Giant-Size JET #1 - The 100 Best Movies of the 00s, Part 3

Dedicated To
Theda B. Geer
1925 - 2010

Added 1/22/10

Hello and welcome to day three of the Electric Theatre’s 100 Best Movies of the 00s! If you're just joining us, check out Part 1 for numbers 100-91 and Part 2 for numbers 90-81. And now, let the countdown continue!

80. The Princess And The Warrior (2000)

If you went to see Tom Tykwer’s lyrical The Princess And The Warrior expecting Run Lola Run 2, you were probably disappointed. But check it out again and you’ll find a poetic fairy tale about fate, chance and love. It came as no surprise that after this, Tykwer was selected to film Heaven, the final screenplay by the late, great Krzysztof Kieslowski.

79. Michael Clayton (2007)

A throwback to the smart, sleek Hollywood thrillers of the 70s, Tony Gilroy’s Michael Clayton is so brisk and efficient that one could easily take it for granted. But there’s much more to the film than meets the eye. Gilroy’s script should be taught in screenwriting courses as a model example of the form, striking the perfect balance between the intricate details of its engaging plot and rich, fully developed characters. And the performances of George Clooney, Tilda Swinton and Tom Wilkinson are nothing short of remarkable. Standing out in a small role is the late Sydney Pollack, no doubt a nod to the fact that Pollack himself likely would have directed this back in the 70s.

78. The Life Aquatic With Steve Zissou (2004)

I hate the word “quirky” but it’s certainly an apt description of Wes Anderson’s odd, imaginative, funny but heartfelt boy’s adventure movie. Bill Murray is the perfect choice to lead this team of misfit explorers. Anderson has a knack for exploring family dynamics but his real gift is creating entire worlds unique to these on-screen families. Somehow, instead of distancing the audience, it bonds the family closer together and makes them seem more real. The aquatic world of Team Zissou is a wonder to behold and a pleasure to explore.

77. Tokyo Godfathers (2003)

Animation is a medium of limitless possibilities. Even so, Satoshi Kon’s Tokyo Godfathers, essentially a Japanese animated remake of John Ford’s 3 Godfathers, seemed like an unlikely prospect. Three homeless people find an abandoned baby at Christmastime and set out to track down the parents. Not your typical cartoon fare but it works beautifully. Full of laugh-out-loud moments and ultimately deeply moving, Tokyo Godfathers is one of the best Christmas movies in years, although its appeal is by no means limited to the season.

76. Syriana (2005)

I’ve heard a lot of people complain that Syriana is absolutely incomprehensible unless you already have a working knowledge of politics and the oil industry. Untrue. Everything you need to understand the film is right there on screen. But writer/director Stephen Gaghan trusts that you will pay attention. In a decade when most movies talked down to their audience, Syriana talks up. It’s all brought vividly to life by an exceptional ensemble cast, including Jeffrey Wright as a conflicted, corruptible attorney and George Clooney (yes, him again) as a past-his-prime CIA agent.

75. Los Angeles Plays Itself (2003)

PROVIDED RECORDS:

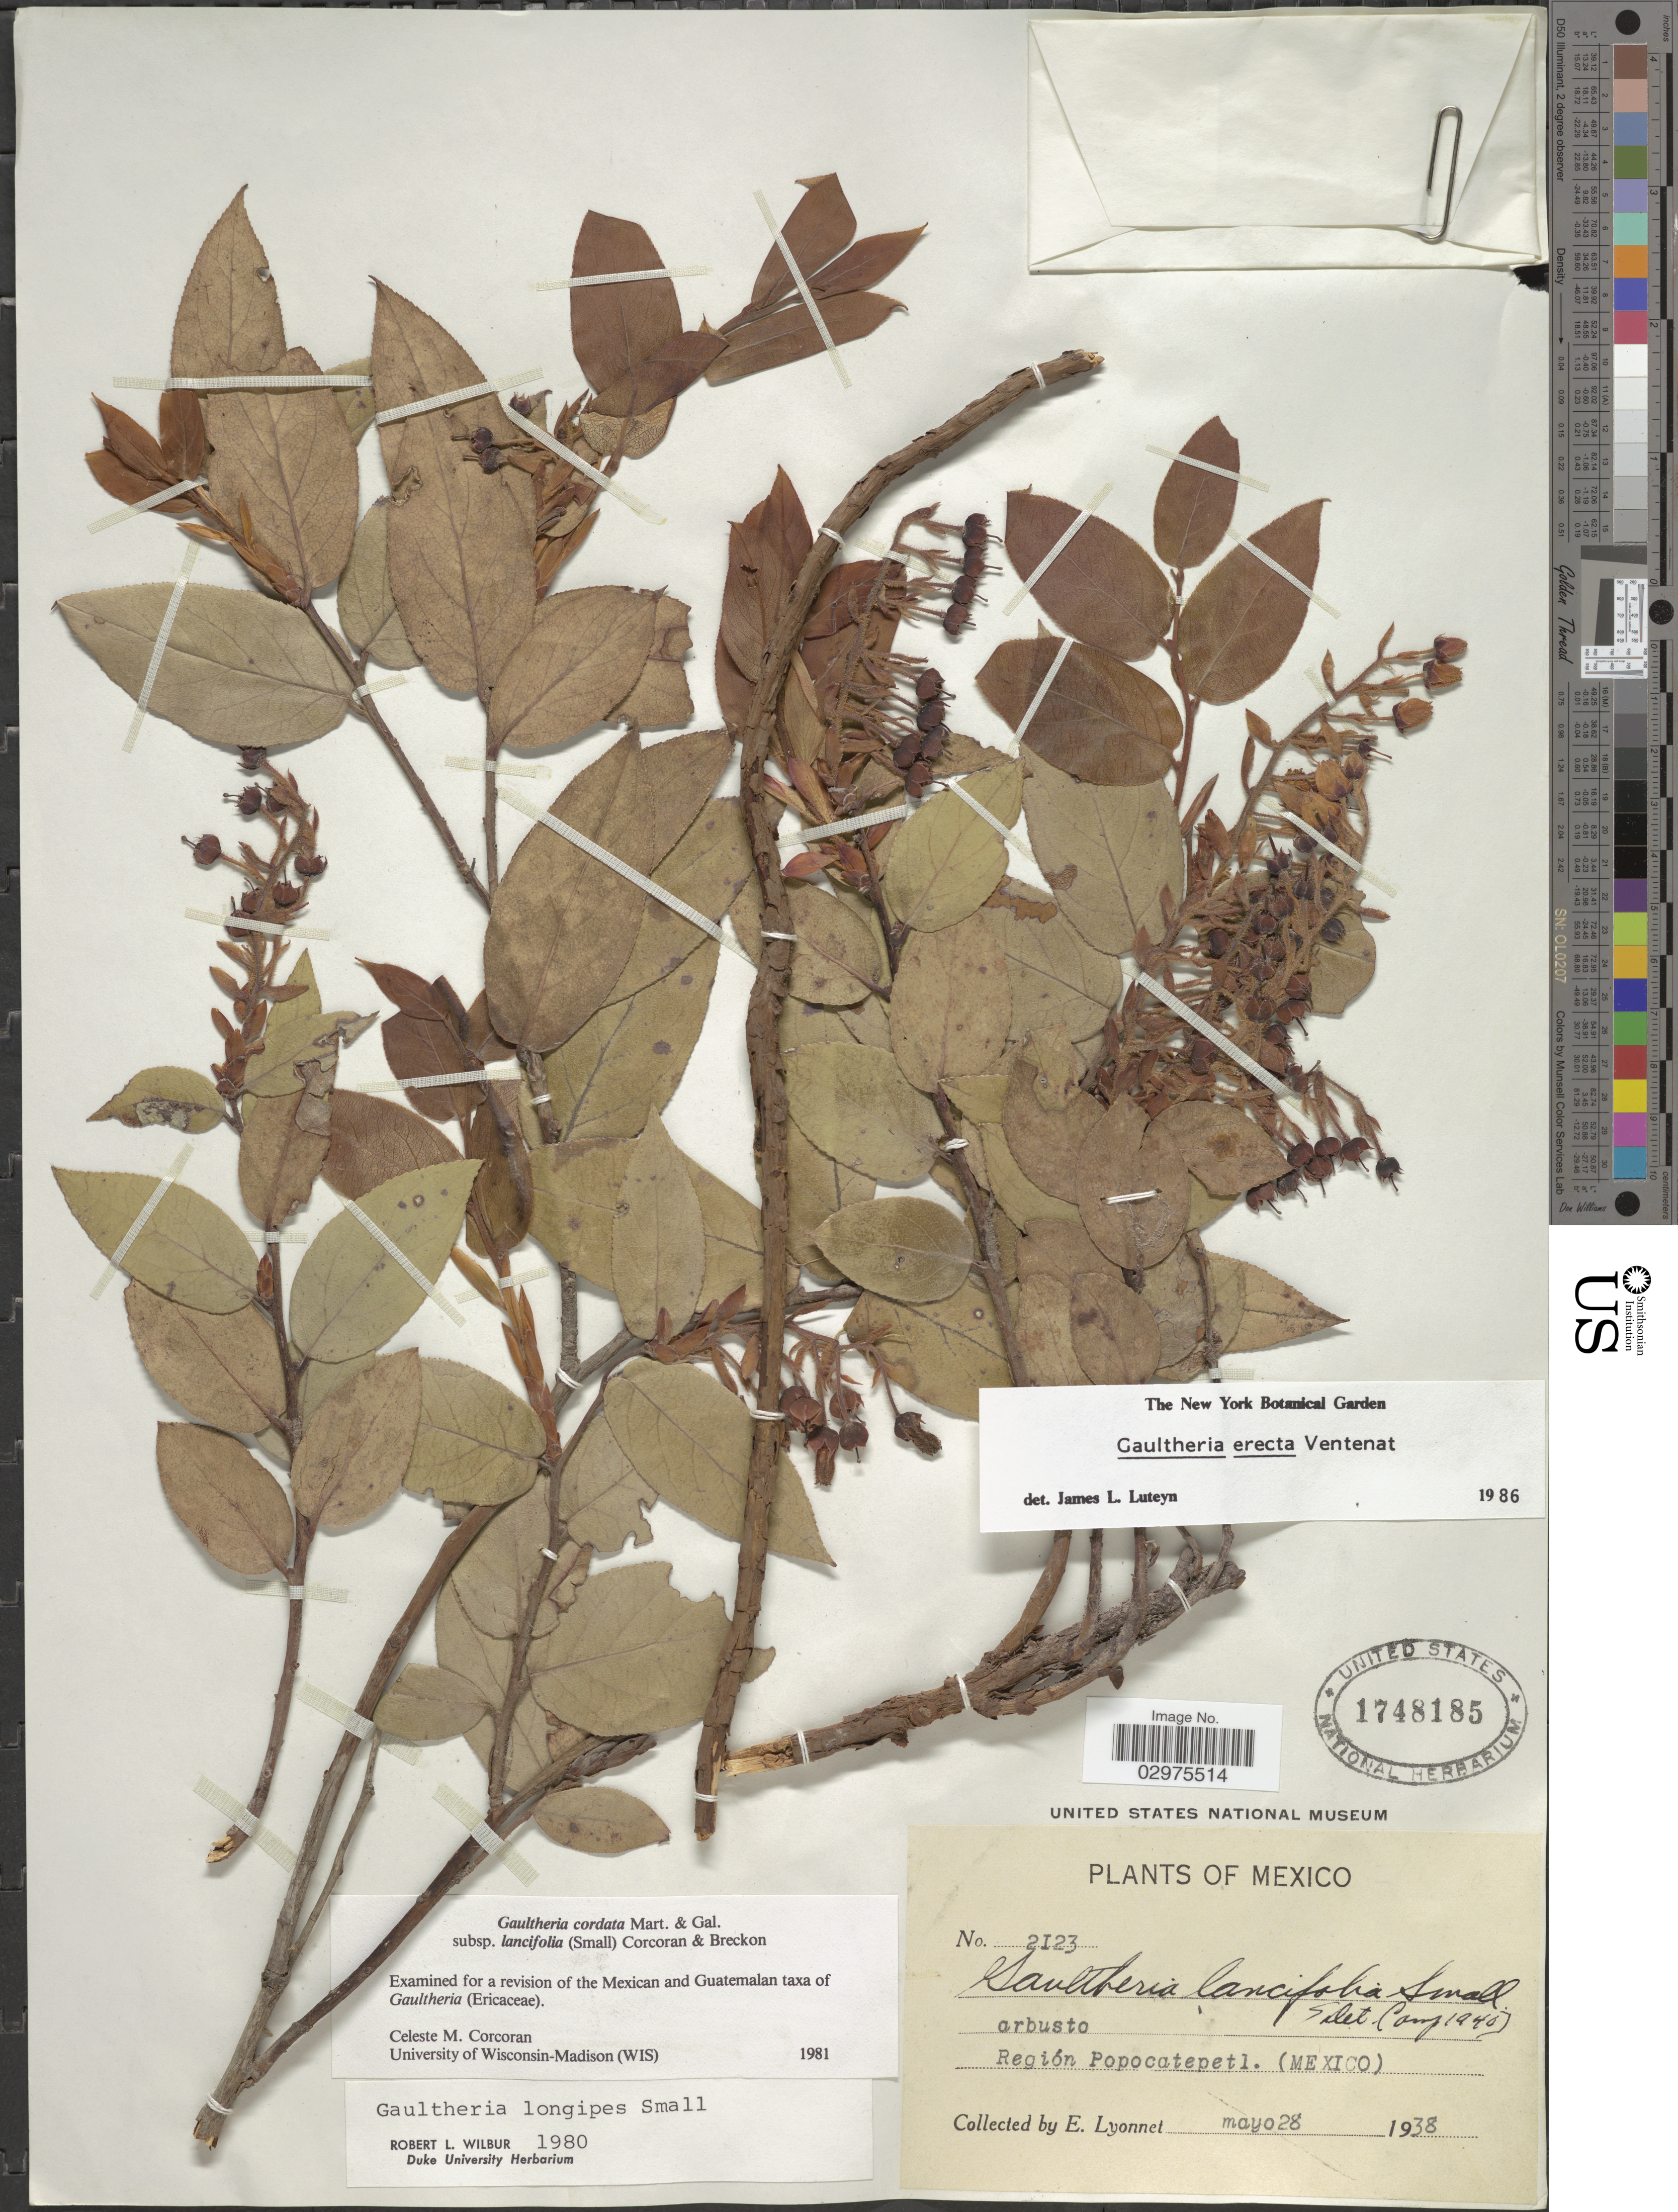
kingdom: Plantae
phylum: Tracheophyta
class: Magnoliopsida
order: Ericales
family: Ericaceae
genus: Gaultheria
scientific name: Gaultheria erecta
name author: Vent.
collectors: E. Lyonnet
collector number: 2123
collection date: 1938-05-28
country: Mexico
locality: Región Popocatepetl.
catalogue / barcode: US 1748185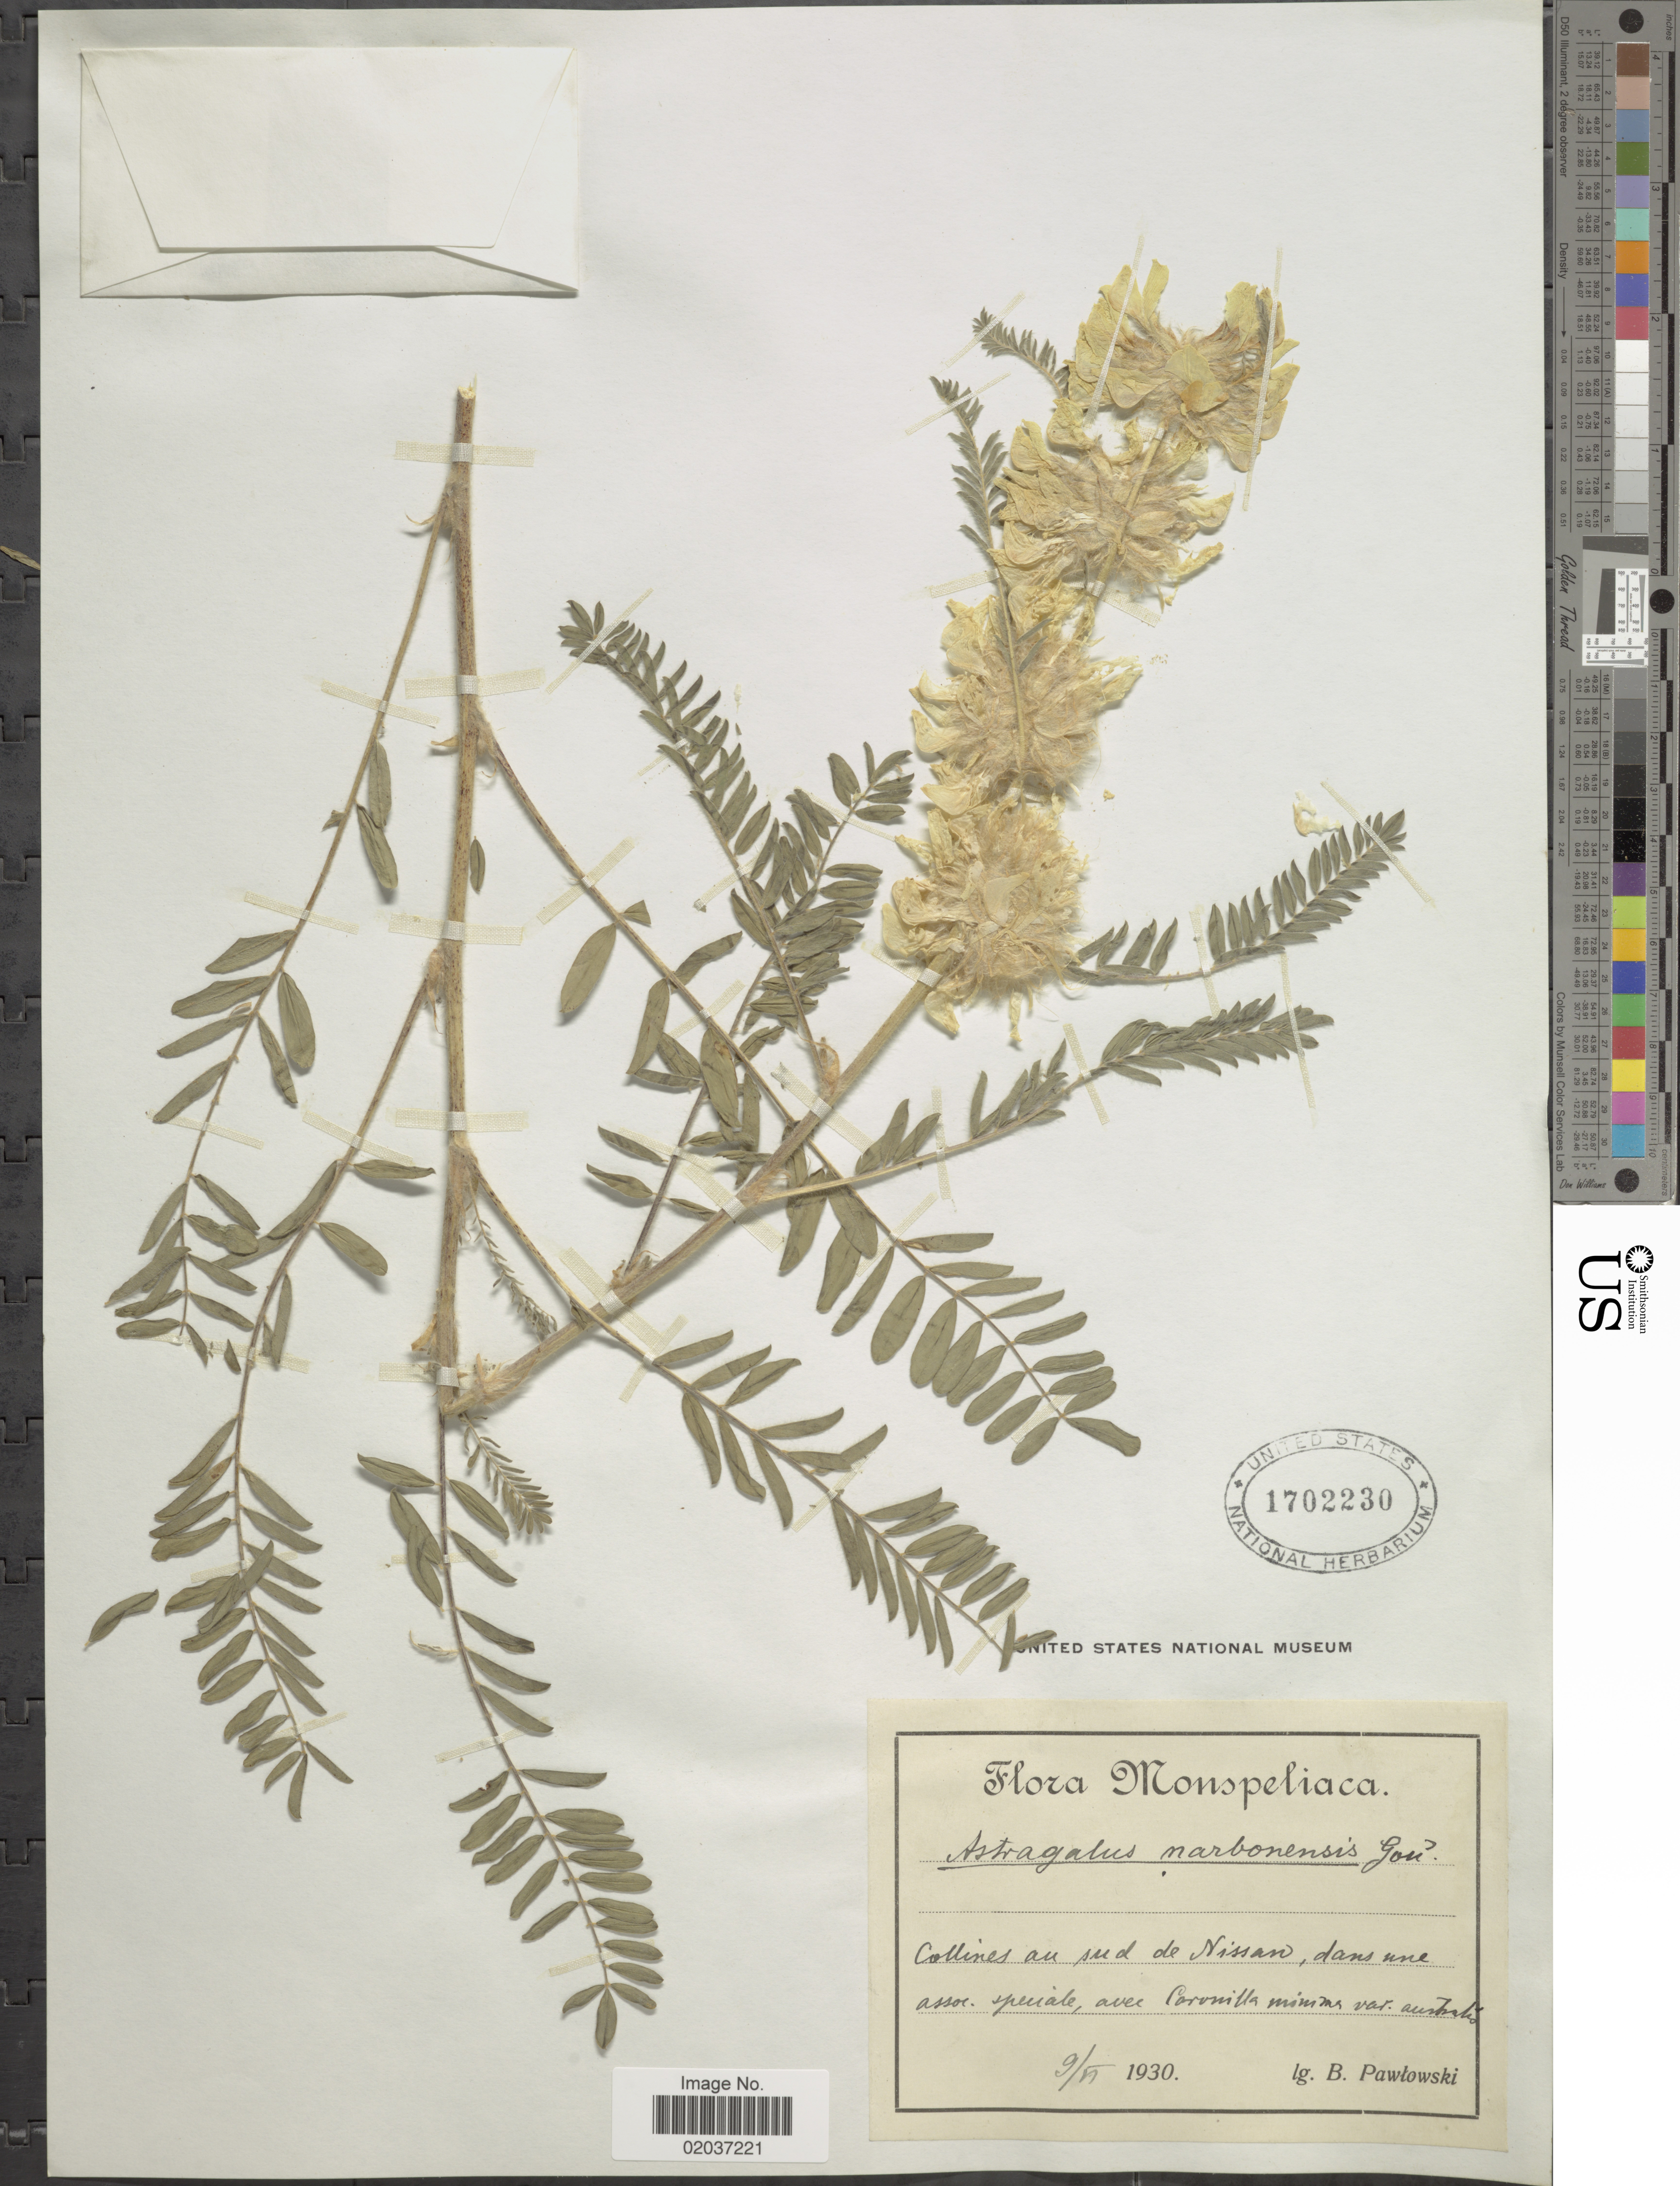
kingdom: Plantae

YOUR TASK: Please extend the movie countdown by writing on from its final line.

EXERCISE OUTPUT:
I feel a little bit guilty about including this one on the list because if you haven’t seen it, you’re going to have a hell of a time tracking it down. Through film clips and narration, director Thom Andersen examines how the City of Angels has been portrayed on film through the years, from Laurel and Hardy to 40s film noir, from Chinatown to Blade Runner, from The Player to Volcano. Because of the unconventional (i.e., copyright-infringing) nature of the film, the only way you can see it is at a non-profit or museum. It’s worth the search. Yes, it probably means more to you if you’re familiar with the city but even if you’re not, it’s a funny and eye-opening look at how the movies have shaped our perception of the real world from the beginning.

74. Y Tu Mama Tambien (2001)

Road movies are a dime a dozen and Alfonso Cuaron’s breakthrough film shows just how shallow most of them are. Two teenage boys flirtatiously ask an older woman on a trip to an idyllic secret beach that doesn’t exist. Desperate to get away from her philandering husband, she takes them up on it. Beautifully shot by Emmanuel Lubezki and featuring three of the most gorgeous actors you’ll ever see (Diego Luna, Gael Garcia Bernal and Maribel Verdu), this is a rich, sumptuous and sexy delight of a movie.

73. The Squid And The Whale (2005)

While there’s no shortage of movies with divorced characters, very few of them are actually about divorce. In fact, there are probably more movies about coping with the death of a spouse than with the end of a marriage. Noah Baumbach’s affecting, deeply personal movie deals with divorce head-on and does so truthfully and often painfully. Jeff Daniels is great in a largely unsympathetic role as a pretentious, insufferable college professor, as is Laura Linney as his wife who finally decides to leave him. These aren’t easy characters to like but they are easily identifiable and very, very real.

72. The Shape Of Things (2003)

I know a whole lot of people who absolutely despise this movie with every fiber of their being, which to me means that it’s doing something right. Paul Rudd plays an insecure, kind of schlubby guy who starts dating art student Rachel Weisz. She starts to suggest little changes to his appearance and lifestyle, which eventually begin to disturb his friends. Writer/director Neil LaBute started making some truly awful movies in the second half of the decade, notoriously the ill-conceived remake of The Wicker Man, but this one finds him doing what he does best: pushing buttons that are sure to provoke a reaction in you. I think The Shape Of Things is a brilliant dark satire. You might think it’s vile, knee-jerk misanthropy as its worst. Pro or con, I’ll bet your reaction isn’t half-hearted.

71. Traffic (2000)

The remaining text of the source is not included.